Tasks and exercises:
• 1. Copy out every entry in the commit notification's bulleted change summary that begins with the word "Add".
• 2. Answer these questions from the commit notification, one per line:
(a) Who pushed the commit to the main branch?
(b) On what date was the commit authored?
(c) How many files did the commit change?
• 3. Write the part of the commit notification that comes after its final line.

Quoted passage:

This is an automated email from the ASF dual-hosted git repository.

eladkal pushed a commit to branch main
in repository https://gitbox.apache.org/repos/asf/airflow.git


The following commit(s) were added to refs/heads/main by this push:
     new 479ec87166 Fix SSL verification in druid operator (#37673)
479ec87166 is described below

commit 479ec87166bfb7059ed1763580feb80c75ce7cd8
Author: Daniel Bell <[email protected]>
AuthorDate: Sun Mar 3 08:46:22 2024 +0100

    Fix SSL verification in druid operator (#37673)
    
    * Use cached_property for get_connection to avoid calling >1
    
    * Get ca bundle path from connection config if not verifying ssl
    
    * Add type checking check
    
    * Add tests
    
    * Fix lint and add documentation
    
    * Use default
    
    * Final tidy
    
    * Add log for when using CA bundle
    
    * Add test_conn_property
    
    ---------
    
    Co-authored-by: Daniel Bell <[email protected]>
---
 airflow/providers/apache/druid/hooks/druid.py      | 43 ++++++++++++++--------
 airflow/providers/apache/druid/operators/druid.py  |  7 ++--
 tests/providers/apache/druid/hooks/test_druid.py   | 32 +++++++++++++++-
 .../providers/apache/druid/operators/test_druid.py |  2 +-
 4 files changed, 62 insertions(+), 22 deletions(-)

Provided material:

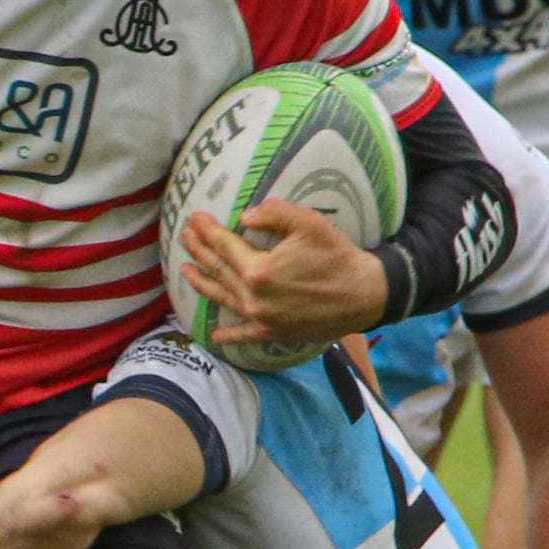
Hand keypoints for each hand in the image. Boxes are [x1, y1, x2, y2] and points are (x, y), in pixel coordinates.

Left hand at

Written responses:
• 1.
Add type checking check
Add tests
Add log for when using CA bundle
Add test_conn_property

• 2.
(a) eladkal
(b) Sunday, March 3, 2024
(c) 4 files

• 3.
diff --git a/airflow/providers/apache/druid/hooks/druid.py 
b/airflow/providers/apache/druid/hooks/druid.py
index 9ab60a8c08..da678d0153 100644
--- a/airflow/providers/apache/druid/hooks/druid.py
+++ b/airflow/providers/apache/druid/hooks/druid.py
@@ -19,7 +19,8 @@ from __future__ import annotations
 
 import time
 from enum import Enum
-from typing import Any, Iterable
+from functools import cached_property
+from typing import TYPE_CHECKING, Any, Iterable
 
 import requests
 from pydruid.db import connect
@@ -28,6 +29,9 @@ from airflow.exceptions import AirflowException
 from airflow.hooks.base import BaseHook
 from airflow.providers.common.sql.hooks.sql import DbApiHook
 
+if TYPE_CHECKING:
+    from airflow.models import Connection
+
 
 class IngestionType(Enum):
     """
@@ -53,9 +57,8 @@ class DruidHook(BaseHook):
                     the Druid job for the status of the ingestion job.
                     Must be greater than or equal to 1
     :param max_ingestion_time: The maximum ingestion time before assuming the 
job failed
-    :param verify_ssl: Either a boolean, in which case it controls whether we 
verify the server's TLS
-                      certificate, or a string, in which case it must be a 
path to a CA bundle to use.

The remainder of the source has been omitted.